I had some good feelings about South American buses from my experiences in Argentina, but some of the the long-distance Peruvian lines look really good. Probably the best of the bunch are Cruz Del Sur, Ormeño (which has a 6,002 mile route—the longest in the world—between Caracas, Venezuela and Buenos Aires, Argentina), and Oltursa. Many have what are called Executivo or Cama services, which include seats that recline from 160-180º, plus a lot of other extras. The Crucero Suite service includes these, plus meals (included in the price), stewards/stewardesses, entertainment with personal headphones and screens, two restrooms per bus, air conditioning and heating, reading lamps, a kit including blanket and pillow, and bingo. Check out this Cruz Del Sur website in English and compare it to the increasingly trashy public transportation services on offer in the United States.

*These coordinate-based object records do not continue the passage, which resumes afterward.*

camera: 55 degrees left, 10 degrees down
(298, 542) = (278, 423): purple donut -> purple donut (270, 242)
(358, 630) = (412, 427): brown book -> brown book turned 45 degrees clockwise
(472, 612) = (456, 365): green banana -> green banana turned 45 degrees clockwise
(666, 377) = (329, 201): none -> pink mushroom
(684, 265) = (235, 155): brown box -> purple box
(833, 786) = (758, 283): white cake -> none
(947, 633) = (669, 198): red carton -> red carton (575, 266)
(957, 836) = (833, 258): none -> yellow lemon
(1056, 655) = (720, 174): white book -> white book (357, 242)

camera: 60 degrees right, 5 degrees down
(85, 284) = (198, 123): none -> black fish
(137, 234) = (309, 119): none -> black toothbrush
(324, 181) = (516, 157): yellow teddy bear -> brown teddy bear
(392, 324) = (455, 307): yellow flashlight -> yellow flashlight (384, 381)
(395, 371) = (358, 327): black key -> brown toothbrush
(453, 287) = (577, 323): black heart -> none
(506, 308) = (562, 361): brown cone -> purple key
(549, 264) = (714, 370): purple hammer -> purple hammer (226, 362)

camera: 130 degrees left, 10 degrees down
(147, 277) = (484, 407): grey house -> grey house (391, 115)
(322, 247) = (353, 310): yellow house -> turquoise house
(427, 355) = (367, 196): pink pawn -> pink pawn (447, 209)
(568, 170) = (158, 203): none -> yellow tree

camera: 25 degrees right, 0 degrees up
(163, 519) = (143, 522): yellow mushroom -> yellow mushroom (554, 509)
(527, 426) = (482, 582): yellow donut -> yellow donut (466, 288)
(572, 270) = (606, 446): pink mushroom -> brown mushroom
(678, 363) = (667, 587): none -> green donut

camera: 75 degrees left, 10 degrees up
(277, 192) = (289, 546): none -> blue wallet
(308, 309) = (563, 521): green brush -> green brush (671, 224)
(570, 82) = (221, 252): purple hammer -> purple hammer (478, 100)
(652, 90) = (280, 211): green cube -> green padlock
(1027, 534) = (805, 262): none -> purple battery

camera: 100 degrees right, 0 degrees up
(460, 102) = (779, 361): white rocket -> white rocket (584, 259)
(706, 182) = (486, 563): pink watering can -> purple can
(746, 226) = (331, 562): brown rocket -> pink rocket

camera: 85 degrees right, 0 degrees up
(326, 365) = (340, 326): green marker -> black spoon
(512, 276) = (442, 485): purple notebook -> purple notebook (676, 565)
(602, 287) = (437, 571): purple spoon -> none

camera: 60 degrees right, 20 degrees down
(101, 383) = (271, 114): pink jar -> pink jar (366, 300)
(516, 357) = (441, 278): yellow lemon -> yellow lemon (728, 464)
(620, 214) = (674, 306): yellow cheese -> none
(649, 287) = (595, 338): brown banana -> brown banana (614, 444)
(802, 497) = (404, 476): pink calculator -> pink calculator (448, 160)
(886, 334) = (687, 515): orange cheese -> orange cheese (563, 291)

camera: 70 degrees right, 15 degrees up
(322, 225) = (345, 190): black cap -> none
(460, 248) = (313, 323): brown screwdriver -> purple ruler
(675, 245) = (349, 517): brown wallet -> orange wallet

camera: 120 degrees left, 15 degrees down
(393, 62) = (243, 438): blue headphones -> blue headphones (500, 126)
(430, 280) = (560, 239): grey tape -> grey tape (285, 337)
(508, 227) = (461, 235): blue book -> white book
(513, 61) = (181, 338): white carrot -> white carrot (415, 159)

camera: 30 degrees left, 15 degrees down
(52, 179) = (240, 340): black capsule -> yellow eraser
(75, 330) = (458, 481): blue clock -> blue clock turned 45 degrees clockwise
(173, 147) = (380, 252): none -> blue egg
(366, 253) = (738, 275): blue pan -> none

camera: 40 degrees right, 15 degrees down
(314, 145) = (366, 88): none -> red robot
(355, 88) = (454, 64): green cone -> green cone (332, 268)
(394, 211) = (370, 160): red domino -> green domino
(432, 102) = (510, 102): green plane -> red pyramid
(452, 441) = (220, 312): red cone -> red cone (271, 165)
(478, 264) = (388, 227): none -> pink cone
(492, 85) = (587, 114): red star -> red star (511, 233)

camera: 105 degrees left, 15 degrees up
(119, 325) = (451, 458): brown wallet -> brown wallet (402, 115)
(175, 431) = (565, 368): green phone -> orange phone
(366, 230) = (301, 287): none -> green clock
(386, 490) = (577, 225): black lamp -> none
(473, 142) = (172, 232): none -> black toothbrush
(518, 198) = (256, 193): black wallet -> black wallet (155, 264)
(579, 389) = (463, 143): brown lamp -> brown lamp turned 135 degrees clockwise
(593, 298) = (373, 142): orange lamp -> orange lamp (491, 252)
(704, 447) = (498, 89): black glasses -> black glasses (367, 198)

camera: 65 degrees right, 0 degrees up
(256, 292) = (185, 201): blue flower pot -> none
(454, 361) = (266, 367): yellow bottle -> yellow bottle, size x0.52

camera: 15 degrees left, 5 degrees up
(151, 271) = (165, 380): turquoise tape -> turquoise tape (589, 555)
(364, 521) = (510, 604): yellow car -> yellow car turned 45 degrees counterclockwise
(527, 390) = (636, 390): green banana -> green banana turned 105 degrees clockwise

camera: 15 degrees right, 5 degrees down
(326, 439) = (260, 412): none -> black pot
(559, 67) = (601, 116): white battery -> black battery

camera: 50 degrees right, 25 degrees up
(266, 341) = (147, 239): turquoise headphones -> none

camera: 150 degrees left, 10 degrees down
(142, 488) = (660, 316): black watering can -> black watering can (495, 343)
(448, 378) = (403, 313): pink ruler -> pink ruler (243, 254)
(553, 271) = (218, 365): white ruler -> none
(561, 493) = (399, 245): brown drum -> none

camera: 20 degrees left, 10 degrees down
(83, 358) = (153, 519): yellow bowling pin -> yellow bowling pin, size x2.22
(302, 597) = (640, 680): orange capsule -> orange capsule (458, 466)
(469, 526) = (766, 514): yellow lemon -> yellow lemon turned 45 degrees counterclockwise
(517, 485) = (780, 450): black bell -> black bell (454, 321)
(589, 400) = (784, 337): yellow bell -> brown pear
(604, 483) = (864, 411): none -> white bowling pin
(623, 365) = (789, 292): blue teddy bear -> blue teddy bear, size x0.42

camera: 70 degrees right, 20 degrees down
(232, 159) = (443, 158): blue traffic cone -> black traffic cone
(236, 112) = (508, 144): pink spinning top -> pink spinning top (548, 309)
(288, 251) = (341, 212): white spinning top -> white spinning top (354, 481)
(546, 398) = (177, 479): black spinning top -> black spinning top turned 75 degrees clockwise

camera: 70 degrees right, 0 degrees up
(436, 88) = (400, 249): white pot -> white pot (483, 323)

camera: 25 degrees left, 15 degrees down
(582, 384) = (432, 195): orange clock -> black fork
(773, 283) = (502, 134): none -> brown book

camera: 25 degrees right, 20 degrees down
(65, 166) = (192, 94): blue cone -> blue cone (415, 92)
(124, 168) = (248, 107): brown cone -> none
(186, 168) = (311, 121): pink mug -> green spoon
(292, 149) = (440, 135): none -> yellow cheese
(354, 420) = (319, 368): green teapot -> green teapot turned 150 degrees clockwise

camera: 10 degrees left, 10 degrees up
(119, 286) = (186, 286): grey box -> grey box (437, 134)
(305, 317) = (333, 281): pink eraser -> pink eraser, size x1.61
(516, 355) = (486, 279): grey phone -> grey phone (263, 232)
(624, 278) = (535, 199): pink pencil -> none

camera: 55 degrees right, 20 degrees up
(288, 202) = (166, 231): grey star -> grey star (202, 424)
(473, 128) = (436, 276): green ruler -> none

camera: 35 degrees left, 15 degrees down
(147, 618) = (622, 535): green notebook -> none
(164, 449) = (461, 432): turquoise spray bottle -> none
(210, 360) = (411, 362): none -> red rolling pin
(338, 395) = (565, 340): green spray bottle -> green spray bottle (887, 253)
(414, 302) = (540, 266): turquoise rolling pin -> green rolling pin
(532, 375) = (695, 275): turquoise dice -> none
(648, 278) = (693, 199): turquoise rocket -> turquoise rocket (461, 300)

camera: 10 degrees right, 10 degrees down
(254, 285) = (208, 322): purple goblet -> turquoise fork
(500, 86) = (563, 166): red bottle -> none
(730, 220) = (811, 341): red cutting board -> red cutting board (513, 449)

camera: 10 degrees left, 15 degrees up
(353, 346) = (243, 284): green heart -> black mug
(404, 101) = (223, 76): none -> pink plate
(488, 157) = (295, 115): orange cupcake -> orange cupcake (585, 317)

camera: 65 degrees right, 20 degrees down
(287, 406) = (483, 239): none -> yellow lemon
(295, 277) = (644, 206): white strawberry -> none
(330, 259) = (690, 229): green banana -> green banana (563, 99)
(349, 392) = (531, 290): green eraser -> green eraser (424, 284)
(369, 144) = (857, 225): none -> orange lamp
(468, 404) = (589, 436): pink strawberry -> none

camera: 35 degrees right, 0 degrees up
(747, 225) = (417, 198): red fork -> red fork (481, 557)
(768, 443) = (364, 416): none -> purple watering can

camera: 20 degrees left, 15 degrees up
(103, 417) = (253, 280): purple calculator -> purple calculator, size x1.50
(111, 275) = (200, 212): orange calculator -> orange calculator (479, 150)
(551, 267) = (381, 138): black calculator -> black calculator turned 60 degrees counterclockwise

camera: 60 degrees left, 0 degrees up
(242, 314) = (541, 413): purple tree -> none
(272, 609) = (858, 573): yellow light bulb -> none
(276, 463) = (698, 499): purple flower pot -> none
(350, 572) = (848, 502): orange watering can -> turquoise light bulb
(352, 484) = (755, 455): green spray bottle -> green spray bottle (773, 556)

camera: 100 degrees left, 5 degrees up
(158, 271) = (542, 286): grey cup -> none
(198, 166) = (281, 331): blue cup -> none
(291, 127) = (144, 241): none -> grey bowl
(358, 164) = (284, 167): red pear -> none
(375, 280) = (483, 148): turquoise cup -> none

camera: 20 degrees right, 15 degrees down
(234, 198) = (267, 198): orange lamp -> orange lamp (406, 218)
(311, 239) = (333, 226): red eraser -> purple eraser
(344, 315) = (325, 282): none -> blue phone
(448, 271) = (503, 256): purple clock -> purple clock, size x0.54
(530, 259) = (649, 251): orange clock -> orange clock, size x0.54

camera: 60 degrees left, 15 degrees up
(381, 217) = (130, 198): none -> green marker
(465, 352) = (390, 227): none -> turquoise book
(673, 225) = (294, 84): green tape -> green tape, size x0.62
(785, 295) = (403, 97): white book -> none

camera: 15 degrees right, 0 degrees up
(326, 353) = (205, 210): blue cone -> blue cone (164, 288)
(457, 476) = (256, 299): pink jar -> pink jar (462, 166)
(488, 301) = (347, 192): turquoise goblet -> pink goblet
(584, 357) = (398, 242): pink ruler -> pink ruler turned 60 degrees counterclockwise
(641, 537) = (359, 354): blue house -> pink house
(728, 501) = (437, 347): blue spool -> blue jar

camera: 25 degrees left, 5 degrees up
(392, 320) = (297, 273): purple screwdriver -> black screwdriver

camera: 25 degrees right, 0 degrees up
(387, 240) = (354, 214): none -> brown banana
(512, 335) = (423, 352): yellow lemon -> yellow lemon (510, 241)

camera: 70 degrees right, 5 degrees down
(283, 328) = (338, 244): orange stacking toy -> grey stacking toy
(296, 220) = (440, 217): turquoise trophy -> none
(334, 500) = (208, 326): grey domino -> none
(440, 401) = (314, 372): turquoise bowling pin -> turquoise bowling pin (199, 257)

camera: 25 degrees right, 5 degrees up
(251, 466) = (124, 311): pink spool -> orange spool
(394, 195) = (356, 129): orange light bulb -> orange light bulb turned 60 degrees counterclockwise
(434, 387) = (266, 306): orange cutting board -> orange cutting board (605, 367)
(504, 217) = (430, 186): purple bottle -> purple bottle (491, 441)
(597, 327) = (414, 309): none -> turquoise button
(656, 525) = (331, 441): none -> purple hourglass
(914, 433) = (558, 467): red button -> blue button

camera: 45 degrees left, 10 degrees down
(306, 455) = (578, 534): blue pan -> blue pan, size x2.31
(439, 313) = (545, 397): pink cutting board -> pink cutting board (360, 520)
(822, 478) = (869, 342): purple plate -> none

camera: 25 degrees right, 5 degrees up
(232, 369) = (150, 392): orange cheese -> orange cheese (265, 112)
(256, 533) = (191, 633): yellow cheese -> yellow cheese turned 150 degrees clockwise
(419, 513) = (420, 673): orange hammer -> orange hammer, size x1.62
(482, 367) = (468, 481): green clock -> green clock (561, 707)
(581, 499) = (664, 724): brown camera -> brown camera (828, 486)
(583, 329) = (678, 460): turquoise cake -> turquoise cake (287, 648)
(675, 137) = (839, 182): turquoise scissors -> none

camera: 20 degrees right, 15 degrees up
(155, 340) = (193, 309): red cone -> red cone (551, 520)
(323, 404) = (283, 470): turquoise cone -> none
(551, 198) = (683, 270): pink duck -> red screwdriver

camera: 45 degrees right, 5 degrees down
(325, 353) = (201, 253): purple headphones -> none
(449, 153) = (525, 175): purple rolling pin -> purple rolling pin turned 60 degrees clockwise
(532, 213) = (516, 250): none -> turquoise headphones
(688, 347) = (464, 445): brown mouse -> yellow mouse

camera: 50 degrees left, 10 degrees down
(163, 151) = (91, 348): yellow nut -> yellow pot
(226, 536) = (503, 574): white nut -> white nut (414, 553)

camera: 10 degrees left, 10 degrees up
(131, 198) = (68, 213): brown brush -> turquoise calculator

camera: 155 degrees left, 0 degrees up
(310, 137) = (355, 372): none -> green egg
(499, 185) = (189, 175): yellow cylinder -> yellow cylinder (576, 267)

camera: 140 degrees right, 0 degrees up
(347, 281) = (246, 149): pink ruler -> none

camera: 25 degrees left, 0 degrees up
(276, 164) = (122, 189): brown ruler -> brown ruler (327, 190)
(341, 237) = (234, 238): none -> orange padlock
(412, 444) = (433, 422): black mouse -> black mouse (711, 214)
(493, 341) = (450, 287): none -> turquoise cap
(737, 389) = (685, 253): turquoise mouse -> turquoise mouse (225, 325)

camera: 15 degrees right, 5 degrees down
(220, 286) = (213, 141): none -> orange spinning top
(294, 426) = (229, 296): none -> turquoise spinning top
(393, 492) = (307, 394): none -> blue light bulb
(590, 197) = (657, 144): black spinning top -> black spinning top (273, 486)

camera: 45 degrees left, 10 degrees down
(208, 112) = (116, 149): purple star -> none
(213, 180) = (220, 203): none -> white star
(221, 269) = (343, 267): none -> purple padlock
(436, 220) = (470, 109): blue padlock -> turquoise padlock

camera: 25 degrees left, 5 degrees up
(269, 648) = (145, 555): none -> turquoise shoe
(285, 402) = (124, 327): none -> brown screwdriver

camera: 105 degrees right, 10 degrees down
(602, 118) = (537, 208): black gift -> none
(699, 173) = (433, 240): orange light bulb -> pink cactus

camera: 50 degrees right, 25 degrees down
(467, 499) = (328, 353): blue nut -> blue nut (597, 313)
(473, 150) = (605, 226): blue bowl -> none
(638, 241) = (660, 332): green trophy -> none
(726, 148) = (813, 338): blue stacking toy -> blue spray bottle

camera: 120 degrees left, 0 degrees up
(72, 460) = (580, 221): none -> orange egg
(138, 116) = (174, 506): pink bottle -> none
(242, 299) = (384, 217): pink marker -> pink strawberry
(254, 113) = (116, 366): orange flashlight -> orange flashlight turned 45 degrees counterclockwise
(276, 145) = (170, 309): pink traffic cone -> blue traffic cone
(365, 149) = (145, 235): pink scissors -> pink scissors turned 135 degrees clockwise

Of course, nothing is perfect in this world. In the summer of 2013, a Cruz Del Sur bus full of American, European, and Asian tourists was held up outside of Ayacucho by eight armed bandits in the middle of the night. They pulled the bus off the road and proceeded to rob the passengers of over $50,000 in cash and personal goods. You can read the story in Peru This Week. Ayacucho is a dangerous place that served as the center of the Sendero Luminoso (“Shining Path”) guerrilla insurgency in the 1980s and early 1990s.

Peru is a deceptively large country: From Cusco to Lima is a 21-22 hour bus ride with a single stop on the way. I kind of hope it isn’t Ayacucho.